Jolla has put into work the official version of the first version of its personal server-based AI assistant. The reborn startup is building a privacy-oriented AI device – also known as Jolla Mind2, which TechCrunch already presented exclusively at the MWC in February.
Pre-orders were also launched at a livestream launch event on Monday, with the first units to be delivered in Europe after this year. Worldwide pre-orders will begin in June, with plans to ship after this year or early next year.
In the over two months since we saw the first 3D printed prototype of Jolla’s AI-in-a-Box, there has been considerable hype surrounding other consumer-oriented AI devices such as Human’s Ai Pin and the Rabbit R1. But early interest has waned in the face of poor or unfinished user experiences — and the sense that emerging AI gadgets are eager to experiment has little usefulness.
The European startup behind Jolla Mind2 wants its AI device not to fall into this trap, according to CEO and co-founder Antti Saarnio. That’s why they are moving “carefully” — trying to avoid the danger of promising too much and delivering too little.
“I am sure that this is one of the biggest disruptive moments for the integration of AI into our software. It’s a massive disruption. But the first approaches were basically rushed, and that was the problem,” he told TechCrunch. “You should introduce software that actually works.”
The feedback is harsh, but fair given the recent launches.
Saarnio says that the team plans to ship a few hundred units (up to 500) of the device to early adopters in Europe this fall — probably to tap into the community of enthusiasts it has built around previous products like the Sailfish mobile operating system.
The price for the Jolla Mind2 will be € 699 (including VAT) — so the hardware is significantly more expensive than originally planned. But there is also more built-in memory (16 GB) and memory (1 TB) than originally planned. Less good: users have to pay a monthly subscription starting at € 9.99. So this is another AI device that will not be inexpensive.
AI agents who live in a box
The Jolla Mind2 contains a number of AI agents that are tailored to different productivity-oriented use covers. They are designed to integrate with relevant third-party services (via APIs) so that they can perform various functions for you — for example, an email agent that can search your inbox and compose and send messages. Or a contact agent that Jolla briefly introduced at the MWC, which can be a repository of information about people you interact with in order to keep you informed about your professional network.
In a video call with TechCrunch before the official launch on Monday, Saarnio introduced the recent version of Jolla Mind2 and showed some features that we had not seen before, including the aforementioned email agent. a document preview and summary function; an e-signing function for documents; and something new it calls “knowledge bases” (more below).
The productivity-oriented features we saw demonstrated worked, although there were some notable latency issues. An apologetic Saarnio said demo gremlins had slammed earlier in the day, causing last-minute performance issues.
Switching between agents was also manual in the demo of the chatbot interface, but he said that this would be automated by the semantic understanding of AI for user requests for the final product.
Planned AI agents include: a calendar agent; storage agent; task management; message agent (for integration with third-party messaging apps); and a “coach Agent” that you want to use in third-party activity/health tracking apps and devices so that the user can query their quantified health data on the device.
The promise of private processing on the device is the main selling point for the product. Jolla insists that user requests and data remain securely in their possession on the hardware. Instead of – for example, if you use Openais ChatGPT – transferring your personal data to the cloud for commercial data mining and someone else’s chance of winning…
Privacy sounds great, but latency clearly needs to be kept to a minimum. This is doubly important, given the productivity and convenience use cover for prosumers, which Jolla is targeting in addition to its core strategic focus on the firewall of your personal data.
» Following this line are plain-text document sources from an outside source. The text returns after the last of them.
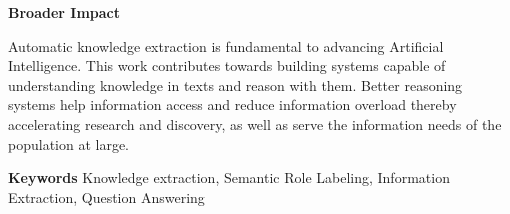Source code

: {\bf Broader Impact}

Automatic knowledge extraction is fundamental to advancing Artificial Intelligence. 
This work contributes towards building systems capable of understanding knowledge in texts and reason with them.
Better reasoning systems help information access and reduce information overload thereby accelerating research and discovery, 
as well as serve the information needs of the population at large.

{\bf Keywords} Knowledge extraction, Semantic Role Labeling, Information Extraction, Question Answering


%	
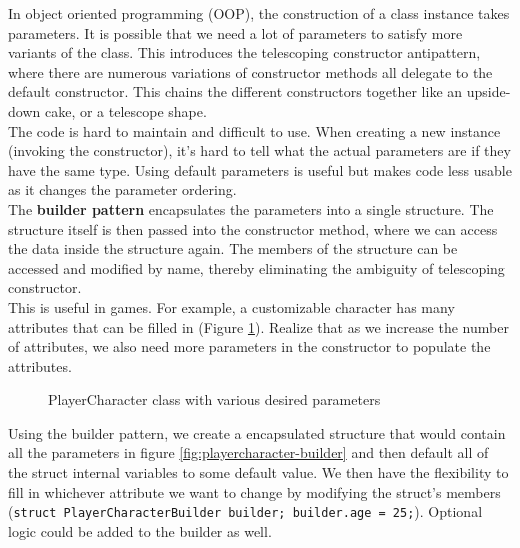 \documentclass[10pt,letterpaper]{article}
\newcommand{\bs}{\bigskip}
\begin{document}
\begin{multicols}{2}
In object oriented programming (OOP), the construction of a class instance takes parameters. It is possible that we need a lot of parameters to satisfy more variants of the class. This introduces the telescoping constructor antipattern\cite{telescopingconstructor}, where there are numerous variations of constructor methods all delegate to the default constructor. This chains the different constructors together like an upside-down cake, or a telescope shape.\bs
\\
The code is hard to maintain and difficult to use. When creating a new instance (invoking the constructor), it's hard to tell what the actual parameters are if they have the same type. Using default parameters is useful but makes code less usable as it changes the parameter ordering.\bs
\\
The \textbf{builder pattern} encapsulates the parameters into a single structure. The structure itself is then passed into the constructor method, where we can access the data inside the structure again. The members of the structure can be accessed and modified by name, thereby eliminating the ambiguity of telescoping constructor.\bs
\\
This is useful in games. For example, a customizable character has many attributes that can be filled in (Figure \ref{fig:playercharacter-1}). Realize that as we increase the number of attributes, we also need more parameters in the constructor to populate the attributes.

\begin{figure}[H]
	\centering


	\caption{PlayerCharacter class with various desired parameters}
	\label{fig:playercharacter-1}
\end{figure}

Using the builder pattern, we create a encapsulated structure that would contain all the parameters in figure \ref{fig:playercharacter-builder} and then default all of the struct internal variables to some default value. We then have the flexibility to fill in whichever attribute we want to change by modifying the struct's members (\texttt{struct PlayerCharacterBuilder builder; builder.age = 25;}). Optional logic could be added to the builder as well.


\end{multicols}
\end{document}
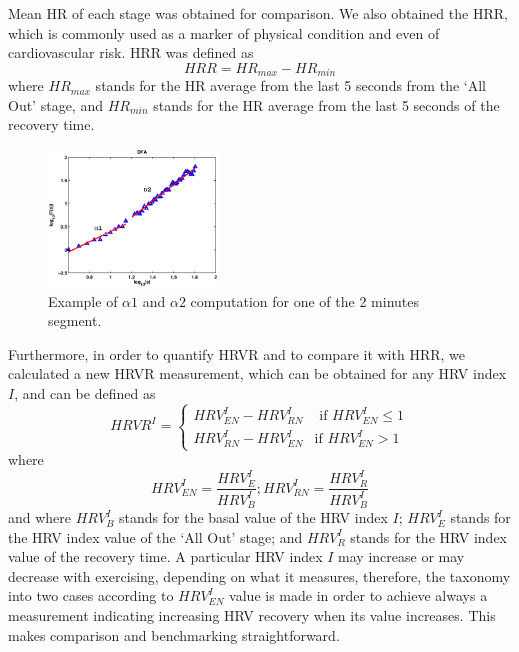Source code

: Mean HR of each stage was obtained for comparison.
We also obtained the HRR, which is commonly used as a marker of physical condition and even of cardiovascular risk. HRR was defined as
\[HRR = HR_{max} - HR_{min}\]
where $HR_{max}$ stands for the HR average from the last 5 seconds from the `All Out' stage, and $HR_{min}$ stands for the HR average from the last 5 seconds of the recovery time.


\begin{figure}[t]
\centering
\includegraphics[width=0.4\textwidth]{./figs/alphas.eps}
\caption{Example of $\alpha1$ and $\alpha2$ computation for one of the 2 minutes segment.}
\label{fig:alphas}
\end{figure} 


Furthermore, in order to quantify HRVR and to compare it with HRR, we calculated a new  HRVR measurement, which can be obtained for any HRV index $I$, and can be defined as
\[HRVR^I = \left\{ \begin{array}{rl}
 HRV^I_{EN}- HRV^I_{RN} &\mbox{ if $HRV^I_{EN} \leq 1$} \\ 
 HRV^I_{RN}- HRV^I_{EN} &\mbox{if $HRV^I_{EN} > 1$}
       \end{array} \right.\]
where
\[HRV^I_{EN} = \frac{HRV^I_E}{HRV^I_B};  HRV^I_{RN} = \frac{HRV^I_R}{HRV^I_B}\]
and where $HRV^I_B$ stands for the basal value of the HRV index $I$; $HRV^I_E$ stands for the HRV index value of the `All Out' stage; and $HRV^I_R$ stands for the HRV index value of the recovery time. A particular HRV index $I$ may increase or may decrease with exercising, depending on what it measures, therefore, the taxonomy into two cases according to $HRV^I_{EN}$ value is made in order to achieve always a measurement indicating increasing HRV recovery when its value increases.  This makes comparison and benchmarking straightforward.
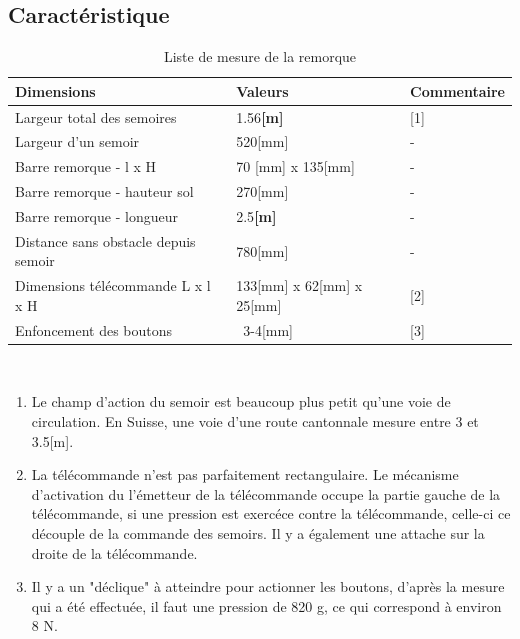 \subsection{Caractéristique}
\begin{table}[H]
    \begin{center}
        \caption{Liste de mesure de la remorque}
        \begin{tabular}{|l|l|l|}
            Dimensions                           & Valeurs                   & Commentaire \\ \hline
            Largeur total des semoires           & 1.56\textbf{[m]}          & [1]         \\
            Largeur d'un semoir                  & 520[mm]                   & -           \\
            Barre remorque - l x H               & 70 [mm] x 135[mm]         & -           \\
            Barre remorque - hauteur sol         & 270[mm]                   & -           \\
            Barre remorque - longueur            & 2.5\textbf{[m]}           & -           \\
            Distance sans obstacle depuis semoir & 780[mm]                   & -           \\
            Dimensions télécommande L x l x H    & 133[mm] x 62[mm] x 25[mm] & [2]         \\
            Enfoncement des boutons              & ~3-4[mm]                  & [3]         \\
        \end{tabular}
    \end{center}
\end{table}\\
\begin{enumerate}
    \item{Le champ d'action du semoir est beaucoup plus petit qu'une voie de circulation. En Suisse, une voie d'une route cantonnale mesure entre 3 et 3.5[m].}
    \item{La télécommande n'est pas parfaitement rectangulaire. Le mécanisme d'activation du l'émetteur de la télécommande occupe la partie gauche de la télécommande,
                si une pression est exercéce contre la télécommande, celle-ci ce découple de la commande des semoirs. Il y a également une attache sur la droite de la télécommande.}
    \item{Il y a un "déclique" à atteindre pour actionner les boutons, d'après la mesure qui a été effectuée, il faut une pression de 820 \si{\gram}, ce qui correspond à environ 8 \si{\newton}}.
\end{enumerate}

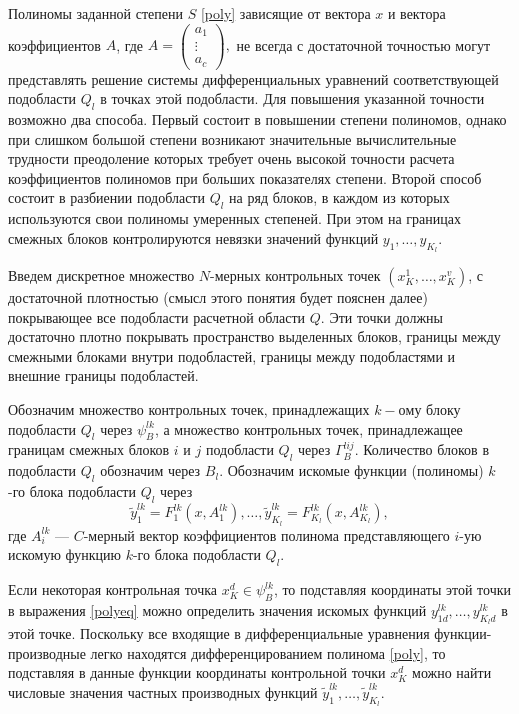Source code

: \documentclass[a4paper,11pt,numreferences,mathsec,kaplist]{isuepsutf8}
\begin{document}
\begin{article}
Полиномы заданной степени $S$ \eqref{poly} зависящие от вектора $x$ и
вектора коэффициентов $A$, где $A=\left(\begin{matrix}a_1\\\vdots\\
a_c\end{matrix}\right),$ не всегда с достаточной точностью могут
представлять решение системы дифференциальных уравнений соответствующей
подобласти $Q_l$ в точках этой подобласти. Для повышения указанной
точности возможно два способа.  Первый состоит в повышении степени
полиномов, однако при слишком большой степени возникают значительные
вычислительные трудности преодоление которых требует очень высокой
точности расчета коэффициентов полиномов при больших показателях
степени. Второй способ состоит в разбиении подобласти $Q_l$ на ряд
блоков, в каждом из которых используются свои полиномы умеренных
степеней. При этом на границах смежных блоков контролируются невязки
значений функций $y_1,\ldots,y_{K_l}$.

Введем дискретное множество $N$-мерных контрольных точек
$(x^1_K,\ldots,x^v_K)$, с достаточной плотностью (смысл этого понятия
будет пояснен далее) покрывающее все подобласти расчетной области $Q$.
Эти точки должны достаточно плотно покрывать пространство выделенных
блоков, границы между смежными блоками внутри подобластей, границы между
подобластями и внешние границы подобластей. 

Обозначим множество контрольных точек, принадлежащих $k-ому$ блоку 
подобласти $Q_l$ через $\psi^{lk}_B$, а множество контрольных точек,
принадлежащее границам смежных блоков $i$ и $j$ подобласти $Q_l$ через
$\Gamma^{lij}_B$. Количество блоков в подобласти $Q_l$ обозначим через
$B_l$. Обозначим искомые функции (полиномы) $k$-го блока подобласти
$Q_l$ через 
\begin{equation}
    \tilde{y}^{lk}_1 = F^{lk}_1(x,A^{lk}_1), \ldots,
    \tilde{y}^{lk}_{K_l} = F^{lk}_{K_l}(x,A^{lk}_{K_l}),
    \label{polyeq}
\end{equation}
где $A^{lk}_i$ --- $C$-мерный вектор коэффициентов полинома представляющего
$i$-ую искомую функцию $k$-го блока подобласти $Q_l$.

Если некоторая контрольная точка $x^d_K \in \psi^{lk}_B$, то подставляя
координаты этой точки в выражения \eqref{polyeq} можно определить
значения искомых функций $y^{lk}_{1d},\ldots,y^{lk}_{K_ld}$ в этой точке.
Поскольку все входящие в дифференциальные уравнения
функции-производные легко находятся дифференцированием полинома
\eqref{poly}, то подставляя в данные функции координаты контрольной
точки $x^d_K$ можно найти числовые значения частных производных
функций $\tilde{y}^{lk}_1, \ldots, \tilde{y}^{lk}_{K_l}$.


\end{article}
\end{document}
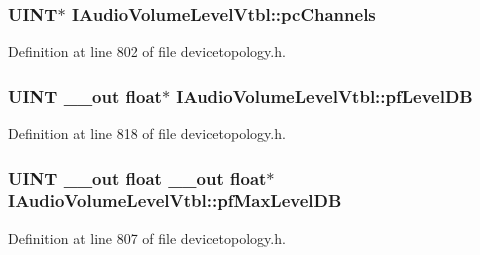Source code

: \subsubsection[{\texorpdfstring{pc\+Channels}{pcChannels}}]{ {\bf U\+I\+NT}$\ast$ I\+Audio\+Volume\+Level\+Vtbl\+::pc\+Channels}\hypertarget{struct_i_audio_volume_level_vtbl_a07a656fb8c883d369aacc84d467ab8a6}{}\label{struct_i_audio_volume_level_vtbl_a07a656fb8c883d369aacc84d467ab8a6}


Definition at line 802 of file devicetopology.\+h.

\subsubsection[{\texorpdfstring{pf\+Level\+DB}{pfLevelDB}}]{ {\bf U\+I\+NT} {\bf \+\_\+\+\_\+out} float$\ast$ I\+Audio\+Volume\+Level\+Vtbl\+::pf\+Level\+DB}\hypertarget{struct_i_audio_volume_level_vtbl_a610f938cada1030d65947ee6efef41bd}{}\label{struct_i_audio_volume_level_vtbl_a610f938cada1030d65947ee6efef41bd}


Definition at line 818 of file devicetopology.\+h.

\subsubsection[{\texorpdfstring{pf\+Max\+Level\+DB}{pfMaxLevelDB}}]{ {\bf U\+I\+NT} {\bf \+\_\+\+\_\+out} float {\bf \+\_\+\+\_\+out} float$\ast$ I\+Audio\+Volume\+Level\+Vtbl\+::pf\+Max\+Level\+DB}\hypertarget{struct_i_audio_volume_level_vtbl_a4930f9d6a1f0d362c1c859327b10e14f}{}\label{struct_i_audio_volume_level_vtbl_a4930f9d6a1f0d362c1c859327b10e14f}


Definition at line 807 of file devicetopology.\+h.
The key point is that the device’s built-in AI model with about 3 billion parameters (which Saarnio calls the “small voice model”) can be connected to all kinds of third-party data sources. This makes the user information available for further processing and extensibility, without you having to worry that the security or integrity of your information will be compromised if you use the power of AI.
For queries where the Jolla Mind2’s local AI model may not be enough, the system provides users with the ability to send queries outside the world — to third-party Large Language Models (LLMs) — while alerting them that this means that they are sending their data outside the secure and private space. Jolla plays with a kind of color coding for messages to indicate the applicable level of data protection (for example, blue for complete security on the device; Red for Huch, your data is exposed to commercial AI, so all privacy bets are disabled).
The performance confirmed by Saarnio will be in the foreground for the team in the refinement of the product. “It’s basically the old rule that if you want to make a breakthrough, it has to be five times better than the existing solutions,” he said.
Safety must also necessarily have priority. For example, the hardware will set up a private VPN connection so that the user’s mobile device or computer can communicate with the device securely. Saarnio added that there will be an encrypted cloud-based backup of user data stored on the box in cover of hardware failure or loss.
Which zero-knowledge encryption architecture you choose to ensure that external access to the data is not possible will be an important consideration for privacy-conscious users. These details are still being found out.